Zyprexa should be used cautiously in patients who have a history of seizures or are subject to factors which may lower the seizure threshold. Seizures have been reported to occur uncommonly in patients when treated with Zyprexa. In most of these cases, a history of seizures or risk factors for seizures were reported.

Tardive dyskinesia

In comparator studies of one year or less duration, Zyprexa was associated with a statistically significant lower incidence of treatment-emergent dyskinesia. However, the risk of tardive dyskinesia increases with long-term exposure, and therefore if signs or symptoms of tardive dyskinesia appear in a patient on Zyprexa, a dose reduction or discontinuation should be considered. These symptoms can temporally deteriorate or even arise after discontinuation of treatment.

Postural hypotension

Postural hypotension was infrequently observed in the elderly in Zyprexa clinical trials. It is recommended that blood pressure is measured periodically in patients over 65 years.

Sudden cardiac death

In postmarketing reports with Zyprexa, the event of sudden cardiac death has been reported in patients with Zyprexa. In a retrospective observational cohort study, the risk of presumed sudden cardiac death in patients treated with olanzapine was approximately twice the risk in patients not using antipsychotics. In the study, the risk of Zyprexa was comparable to the risk of atypical antipsychotics included in a pooled analysis.

Pediatric population

Zyprexa is not indicated for use in the treatment of children and adolescents. Studies in patients aged 13-17 years showed various adverse reactions, including weight gain, changes in metabolic parameters and increases in prolactin levels.

Lactose

Zyprexa tablets contain lactose. Patients with rare hereditary problems of galactose intolerance, total lactase deficiency or glucose galactose malabsorption should not take this medicine.

Sodium

This medicine contains less than 1 mmol sodium (23 mg) per tablet, that is to say essentially 'sodium-free'.

Fertility, pregnancy and lactation

Pregnancy

There are no adequate and well-controlled studies in pregnant women.

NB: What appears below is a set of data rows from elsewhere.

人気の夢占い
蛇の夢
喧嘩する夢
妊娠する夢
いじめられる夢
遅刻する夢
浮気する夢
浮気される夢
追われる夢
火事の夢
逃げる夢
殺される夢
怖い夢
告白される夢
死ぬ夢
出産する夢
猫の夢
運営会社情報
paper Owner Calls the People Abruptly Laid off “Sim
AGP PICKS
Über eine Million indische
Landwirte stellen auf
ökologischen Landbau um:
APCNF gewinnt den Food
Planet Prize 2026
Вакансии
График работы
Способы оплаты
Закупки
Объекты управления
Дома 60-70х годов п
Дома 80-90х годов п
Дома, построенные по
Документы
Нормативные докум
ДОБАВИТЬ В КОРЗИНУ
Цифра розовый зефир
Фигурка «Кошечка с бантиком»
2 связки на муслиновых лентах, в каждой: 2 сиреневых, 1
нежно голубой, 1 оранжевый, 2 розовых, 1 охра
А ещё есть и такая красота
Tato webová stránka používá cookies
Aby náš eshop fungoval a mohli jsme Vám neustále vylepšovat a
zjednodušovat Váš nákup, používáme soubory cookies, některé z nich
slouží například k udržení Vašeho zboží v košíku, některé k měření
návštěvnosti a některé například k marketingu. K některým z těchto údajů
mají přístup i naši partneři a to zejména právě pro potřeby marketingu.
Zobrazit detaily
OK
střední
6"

Patients should be advised to notify their physician if they become pregnant or intend to become pregnant during treatment with Zyprexa. Nevertheless, because human experience is limited, Zyprexa should be used in pregnancy only if the potential benefit justifies the potential risk to the foetus.

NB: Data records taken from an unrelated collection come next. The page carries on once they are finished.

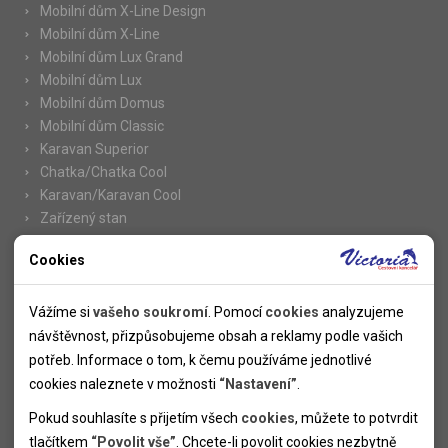
Mobilní dům X-Line Design
Mobilní dům X-Line
Mobilní dům Lux Grand
Mobilní dům Lux
Mobilní dům Domus
Mobilní dům Classic
Karavan Superior
Chatka/Chatka Cool
Karavan/Karavan Cool
Zařízený stan
Cookies
Nutné cookies
Informace
Nutné cookies pomáhají, aby byla webová stránka použitelná
Vážíme si
vašeho soukromí
. Pomocí
cookies
analyzujeme
Novinky
tak, že umožní základní funkce jako navigace stránky a
návštěvnost, přizpůsobujeme obsah a reklamy podle vašich
Kolektivy
přístup k zabezpečeným sekcím webové stránky. Webová
potřeb. Informace o tom, k čemu používáme jednotlivé
SUPER FIRST MINUTE
stránka nemůže správně fungovat bez těchto cookies.
cookies naleznete v možnosti
“Nastavení”
.
Naše atraktivní slevy
Pokud souhlasíte s přijetím všech
cookies
, můžete to potvrdit
Informace k letním pobytům
Analytické cookies
tlačítkem
“Povolit vše”
. Chcete-li povolit cookies nezbytně
Informace o letecké dopravě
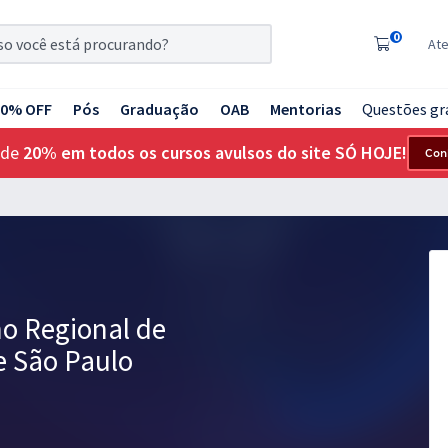
0
At
20% OFF
Pós
Graduação
OAB
Mentorias
Questões gr
 de
20% em todos os cursos avulsos do site SÓ HOJE!
Con
ho Regional de
e São Paulo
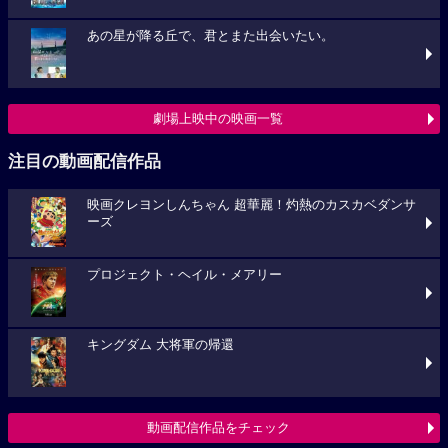
あの星が降る丘で、君とまた出会いたい。
劇場上映中の映画一覧
注目の動画配信作品
映画クレヨンしんちゃん 超華麗！灼熱のカスカベダンサ
ーズ
プロジェクト・ヘイル・メアリー
キングダム 大将軍の帰還
動画配信作品をチェック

New born infants exposed to antipsychotics (including Zyprexa) during the third trimester of pregnancy are at risk of adverse reactions including extrapyramidal and/or withdrawal symptoms that may vary in severity and duration following delivery. There have been reports of agitation, hypertonia, hypotonia, tremor, somnolence, respiratory distress, or feeding disorder. Consequently, newborns should be monitored carefully.

Breast-feeding

In a study in breast-feeding, healthy women, Zyprexa was excreted in breast milk. Mean infant exposure (mg/kg) at steady-state was estimated to be 1.8% of the maternal Zyprexa dose (mg/kg). Patients should be advised not to breast-feed an infant if they are taking Zyprexa.

Fertility

Effects on fertility are unknown (see section 5.3 for preclinical information).

Effects on ability to drive and use machines

No studies on the effects on the ability to drive and use machines have been performed. Because Zyprexa may cause somnolence and dizziness, patients should be cautioned about operating machinery, including motor vehicles.

Undesirable effects

Adults

The most frequently (seen in ≥ 1% of patients) reported adverse reactions associated with the use of Zyprexa in clinical trials were somnolence, weight gain, eosinophilia, elevated prolactin, cholesterol, glucose and triglyceride levels (see section 4.4), glucosuria, increased appetite, dizziness, akathisia, parkinsonism, leukopenia, neutropenia (see section 4.4), dyskinesia, orthostatic hypotension, anticholinergic effects, transient asymptomatic elevations of hepatic aminotransferases (see section 4.4), rash, asthenia, fatigue, pyrexia, arthralgia, increased alkaline phosphatase, high gamma glutamyltransferase, high uric acid, high creatine phosphokinase and oedema.